The aim of this course is to give a research-oriented introduction to probabilistic modeling, statistical methods and their use within the field of language technology. The course is aimed at students with a basic knowledge of natural language processing and/or speech technology (at least the equivalent of a GSLT level 1 course in one of these areas). Basic programming skills are useful as well as a rudimentary knowledge of basic statistics and probability theory.

NB: The official language within GSLT is English but we can decide to have lectures, seminars and discussions in Swedish instead, provided of course that all participants are comfortable with this. In any case, participants are free to formulate their contributions to discussions, whether oral or written, in any language that can be understood by the other participants (which in most circumstances means Swedish or English).


Part 1: Basic Course

The main part of the course is based on a permanent web course where all course material can be found, including lecture notes, slides, recommended reading, projects, tools and resources. The main text for the basic course is Manning & Schütze (1999) Foundations of Statistical Natural Language Processing. Lectures during the two intensive weeks will cover most of the material in the basic course according to the following schedule.

Date
Time
Room
Contents
1/2
8-10
D326
Introduction
Basic probability theory
1/2
10-12
D326
Stochastic variables
Statistical inference
2/2
8-10
D311
Language modeling
14/3
15-17
D326
Part-of-speech tagging
Syntactic parsing
15/3
8-10
D326
Word sense disambiguation
Machine translation
15/3
10-12
D326
Evaluation

Teachers for the course are Joakim Nivre (lecturer) and Leif Grönqvist (course assistant). Messages that are relevant for all participants can be sent to the course mailing list statmet@gslt.hum.gu.se.

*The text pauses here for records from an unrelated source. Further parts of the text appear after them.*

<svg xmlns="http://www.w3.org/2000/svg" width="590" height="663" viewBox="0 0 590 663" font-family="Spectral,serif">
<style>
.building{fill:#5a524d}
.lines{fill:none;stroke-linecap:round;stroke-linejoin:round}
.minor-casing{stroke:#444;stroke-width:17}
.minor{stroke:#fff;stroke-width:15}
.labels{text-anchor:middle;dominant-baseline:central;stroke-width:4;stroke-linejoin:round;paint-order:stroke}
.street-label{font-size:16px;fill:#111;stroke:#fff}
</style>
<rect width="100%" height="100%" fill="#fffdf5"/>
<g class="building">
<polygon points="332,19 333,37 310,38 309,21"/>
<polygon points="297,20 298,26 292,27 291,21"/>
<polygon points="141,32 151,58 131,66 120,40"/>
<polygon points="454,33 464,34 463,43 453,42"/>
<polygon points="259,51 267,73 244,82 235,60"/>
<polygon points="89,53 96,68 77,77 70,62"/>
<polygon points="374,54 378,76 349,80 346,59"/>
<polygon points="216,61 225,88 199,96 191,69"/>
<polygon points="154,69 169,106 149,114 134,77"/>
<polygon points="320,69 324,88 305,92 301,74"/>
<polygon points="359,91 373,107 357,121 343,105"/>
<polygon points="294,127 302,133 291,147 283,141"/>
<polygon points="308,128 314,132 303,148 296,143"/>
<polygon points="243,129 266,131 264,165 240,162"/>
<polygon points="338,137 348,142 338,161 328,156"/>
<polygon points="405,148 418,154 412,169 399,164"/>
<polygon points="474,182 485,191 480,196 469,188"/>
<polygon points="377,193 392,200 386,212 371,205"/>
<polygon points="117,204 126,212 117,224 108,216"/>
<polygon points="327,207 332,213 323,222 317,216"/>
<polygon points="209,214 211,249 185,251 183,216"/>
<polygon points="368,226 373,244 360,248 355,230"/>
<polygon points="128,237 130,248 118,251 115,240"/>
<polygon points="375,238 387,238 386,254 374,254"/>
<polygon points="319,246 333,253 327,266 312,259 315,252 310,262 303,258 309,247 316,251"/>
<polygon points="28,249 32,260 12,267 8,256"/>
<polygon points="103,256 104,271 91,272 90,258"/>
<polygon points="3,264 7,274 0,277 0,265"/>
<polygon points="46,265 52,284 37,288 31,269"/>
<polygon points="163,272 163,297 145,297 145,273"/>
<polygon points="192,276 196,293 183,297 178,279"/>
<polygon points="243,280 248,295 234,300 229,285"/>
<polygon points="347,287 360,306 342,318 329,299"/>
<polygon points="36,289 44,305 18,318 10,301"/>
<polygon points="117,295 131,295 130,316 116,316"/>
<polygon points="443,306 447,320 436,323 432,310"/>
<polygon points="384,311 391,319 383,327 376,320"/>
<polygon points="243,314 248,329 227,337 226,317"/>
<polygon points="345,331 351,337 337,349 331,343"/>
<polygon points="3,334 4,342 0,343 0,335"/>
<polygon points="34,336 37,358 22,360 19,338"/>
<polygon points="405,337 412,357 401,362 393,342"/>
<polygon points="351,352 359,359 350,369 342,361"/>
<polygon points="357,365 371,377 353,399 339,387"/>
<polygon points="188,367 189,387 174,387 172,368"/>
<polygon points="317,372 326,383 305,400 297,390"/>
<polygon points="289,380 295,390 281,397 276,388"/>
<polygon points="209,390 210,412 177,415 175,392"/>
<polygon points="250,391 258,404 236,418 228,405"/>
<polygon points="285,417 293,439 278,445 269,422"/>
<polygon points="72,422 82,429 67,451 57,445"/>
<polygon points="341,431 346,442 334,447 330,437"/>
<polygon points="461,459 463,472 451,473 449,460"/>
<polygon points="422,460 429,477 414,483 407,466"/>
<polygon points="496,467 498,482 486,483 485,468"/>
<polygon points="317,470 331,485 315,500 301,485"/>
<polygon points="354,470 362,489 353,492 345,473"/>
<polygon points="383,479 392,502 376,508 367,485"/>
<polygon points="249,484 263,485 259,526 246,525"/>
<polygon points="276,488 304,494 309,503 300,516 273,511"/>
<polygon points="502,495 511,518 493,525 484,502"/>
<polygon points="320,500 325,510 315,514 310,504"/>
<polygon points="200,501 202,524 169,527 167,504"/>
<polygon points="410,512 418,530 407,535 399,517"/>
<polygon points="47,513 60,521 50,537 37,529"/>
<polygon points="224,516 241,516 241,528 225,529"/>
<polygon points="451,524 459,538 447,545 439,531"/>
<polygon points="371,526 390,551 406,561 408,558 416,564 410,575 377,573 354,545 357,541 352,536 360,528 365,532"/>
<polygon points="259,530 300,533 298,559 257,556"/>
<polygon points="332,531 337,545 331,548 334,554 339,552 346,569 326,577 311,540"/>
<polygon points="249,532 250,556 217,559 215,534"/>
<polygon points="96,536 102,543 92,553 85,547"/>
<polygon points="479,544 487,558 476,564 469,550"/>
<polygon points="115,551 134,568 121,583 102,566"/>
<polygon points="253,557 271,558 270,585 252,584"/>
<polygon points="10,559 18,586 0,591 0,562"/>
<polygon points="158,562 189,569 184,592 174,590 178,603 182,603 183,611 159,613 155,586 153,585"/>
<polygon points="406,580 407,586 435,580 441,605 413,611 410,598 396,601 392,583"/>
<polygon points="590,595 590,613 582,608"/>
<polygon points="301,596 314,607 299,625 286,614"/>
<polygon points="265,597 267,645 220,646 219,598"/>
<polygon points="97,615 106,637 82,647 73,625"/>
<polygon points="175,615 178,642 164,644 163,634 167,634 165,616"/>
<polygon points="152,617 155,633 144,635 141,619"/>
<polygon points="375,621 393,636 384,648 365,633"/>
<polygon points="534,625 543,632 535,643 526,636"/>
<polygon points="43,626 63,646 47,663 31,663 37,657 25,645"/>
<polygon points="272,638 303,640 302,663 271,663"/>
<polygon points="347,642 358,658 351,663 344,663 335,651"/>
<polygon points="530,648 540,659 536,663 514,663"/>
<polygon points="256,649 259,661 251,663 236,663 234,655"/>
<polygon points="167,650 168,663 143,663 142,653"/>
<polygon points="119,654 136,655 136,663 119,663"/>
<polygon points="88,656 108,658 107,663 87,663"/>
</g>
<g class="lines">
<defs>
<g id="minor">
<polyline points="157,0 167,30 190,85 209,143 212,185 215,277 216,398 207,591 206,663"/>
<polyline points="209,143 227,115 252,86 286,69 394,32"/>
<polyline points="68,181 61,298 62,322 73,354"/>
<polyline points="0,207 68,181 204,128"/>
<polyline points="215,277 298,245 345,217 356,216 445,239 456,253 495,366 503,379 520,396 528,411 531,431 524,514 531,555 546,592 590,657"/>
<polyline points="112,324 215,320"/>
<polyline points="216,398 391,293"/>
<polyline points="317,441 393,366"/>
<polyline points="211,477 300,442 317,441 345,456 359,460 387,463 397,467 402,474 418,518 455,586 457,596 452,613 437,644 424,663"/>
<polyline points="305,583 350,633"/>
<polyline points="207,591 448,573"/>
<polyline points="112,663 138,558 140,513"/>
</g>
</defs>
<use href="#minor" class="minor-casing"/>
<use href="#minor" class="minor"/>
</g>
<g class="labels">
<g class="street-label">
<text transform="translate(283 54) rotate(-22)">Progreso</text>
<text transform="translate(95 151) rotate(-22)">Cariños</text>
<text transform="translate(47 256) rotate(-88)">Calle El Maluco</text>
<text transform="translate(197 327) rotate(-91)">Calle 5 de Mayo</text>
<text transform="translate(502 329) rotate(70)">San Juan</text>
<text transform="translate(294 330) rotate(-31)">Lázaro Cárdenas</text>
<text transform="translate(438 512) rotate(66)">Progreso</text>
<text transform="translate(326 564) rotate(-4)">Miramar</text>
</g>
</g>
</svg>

During the first part of the course there will be two practical assignments, one after each intensive week:

The practical assignments are group assignments (two persons). All assignments should be sent to both Joakim (nivre@msi.vxu.se) and Leif (leifg@ling.gu.se).


Part 2: Course Project

The second part of the course is a project, which can be done individually or in groups of two, and which will be reported in the form of a term paper. Topics have to be submitted (and approved) by 8 April. The deadline for the submission of the term paper is 18 May. The closing seminar will take place at Växjö University 25-26 May 2005.